Agreed.
One person at the Paris meetup made the really interesting and AFAICT accurate observation that the more prominent a Less Wrong post was, the less likely it was to be high quality - ie comments are better than Discussion posts are better than Main (with several obvious and honorable exceptions).
I think maybe it has to do with the knowledge that anything displayed prominently is going to have a bunch of really really smart people swarming all over it and critiquing it and making sure you get very embarrassed if any of it is wrong. People avoid posting things they're not sure about, and so the things that get main-ed tend to be restatements of things that create pleasant feelings in everyone reading them without rocking any conceivable boat, and the sort of overly meta- topics you're talking about lend themselves to those restatements - for example "We should all be more willing to try new things!" or "Let's try to be more alert for biases in our everyday life!"

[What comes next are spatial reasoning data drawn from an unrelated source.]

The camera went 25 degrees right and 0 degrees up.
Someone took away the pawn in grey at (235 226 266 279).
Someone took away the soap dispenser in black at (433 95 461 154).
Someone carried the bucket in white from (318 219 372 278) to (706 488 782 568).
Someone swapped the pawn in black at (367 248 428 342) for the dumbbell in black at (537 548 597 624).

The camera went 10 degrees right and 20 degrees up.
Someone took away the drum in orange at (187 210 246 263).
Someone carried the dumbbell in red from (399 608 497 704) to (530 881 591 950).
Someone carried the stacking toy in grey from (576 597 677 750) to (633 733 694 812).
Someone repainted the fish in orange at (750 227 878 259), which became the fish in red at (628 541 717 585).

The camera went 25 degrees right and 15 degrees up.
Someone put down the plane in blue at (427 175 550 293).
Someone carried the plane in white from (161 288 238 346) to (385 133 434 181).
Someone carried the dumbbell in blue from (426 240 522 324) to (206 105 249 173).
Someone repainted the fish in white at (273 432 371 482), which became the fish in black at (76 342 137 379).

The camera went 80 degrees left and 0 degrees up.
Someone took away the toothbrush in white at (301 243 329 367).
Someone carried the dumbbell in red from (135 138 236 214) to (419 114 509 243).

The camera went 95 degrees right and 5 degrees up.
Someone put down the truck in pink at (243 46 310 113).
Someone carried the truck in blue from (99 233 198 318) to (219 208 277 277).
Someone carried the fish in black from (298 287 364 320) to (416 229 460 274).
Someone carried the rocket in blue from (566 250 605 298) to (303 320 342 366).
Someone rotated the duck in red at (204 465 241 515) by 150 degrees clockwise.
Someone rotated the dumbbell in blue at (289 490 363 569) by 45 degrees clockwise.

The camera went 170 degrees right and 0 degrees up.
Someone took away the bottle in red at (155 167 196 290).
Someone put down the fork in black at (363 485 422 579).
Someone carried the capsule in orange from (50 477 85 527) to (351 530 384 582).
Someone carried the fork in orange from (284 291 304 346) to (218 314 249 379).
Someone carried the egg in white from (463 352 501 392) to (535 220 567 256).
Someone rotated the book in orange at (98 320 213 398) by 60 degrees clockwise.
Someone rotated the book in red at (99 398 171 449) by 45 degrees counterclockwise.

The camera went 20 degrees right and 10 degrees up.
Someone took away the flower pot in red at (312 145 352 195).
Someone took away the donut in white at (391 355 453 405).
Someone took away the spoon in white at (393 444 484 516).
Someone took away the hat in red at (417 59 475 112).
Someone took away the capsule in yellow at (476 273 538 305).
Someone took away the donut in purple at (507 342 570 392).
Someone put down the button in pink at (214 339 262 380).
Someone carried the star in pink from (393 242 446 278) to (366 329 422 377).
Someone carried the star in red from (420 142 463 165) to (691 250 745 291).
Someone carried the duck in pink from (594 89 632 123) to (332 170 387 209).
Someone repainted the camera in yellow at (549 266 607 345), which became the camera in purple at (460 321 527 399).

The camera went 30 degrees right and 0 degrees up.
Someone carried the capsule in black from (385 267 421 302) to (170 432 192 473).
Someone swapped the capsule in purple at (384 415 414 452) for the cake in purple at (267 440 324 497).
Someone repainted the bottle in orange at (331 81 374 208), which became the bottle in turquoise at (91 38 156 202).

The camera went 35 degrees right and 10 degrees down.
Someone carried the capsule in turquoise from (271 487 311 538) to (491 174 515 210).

Potential cures include greater willingness to upvote posts that are interesting but non-perfect, greater willingness to express small disagreements in "IAWYC but" form, and greater willingness to downvote posts that are applause lights or don't present non-obvious new material. I'm starting to do this, but hitting that downvote button when there's nothing objectively false or stupid about a post is hard.
I agree that theoretical-sciency-mathy-insightful stuff is less common now than when Eliezer was writing posts regularly. I suspect this is largely because writing such posts is hard. Few people have that kind of knowledge, thinking ability, and writing skills, and the time to do the writing.
As someone who spends many hours writing posts only to have them nit-picked to death by almost everyone who bothers to comment, I appreciate your advice to "express small disagreements in 'IAWYC but' form."
As for your suggestion to downvote posts that "don't present non-obvious new material," I'm not sure what to think about that. My recent morality post probably contains only material that is obvious to someone as thoroughly familiar with LW material as yourself or Phil Goetz or Will Newsome or Vladimir Nesov or many others, but on the other hand a great many LWers are not quite that familiar, or else haven't taken the time to apply earlier lessons to a topic like morality (and were thus confused when Eliezer skipped past these basics and jumped right into 'Empathic Metaethics' in his own metaethics sequence).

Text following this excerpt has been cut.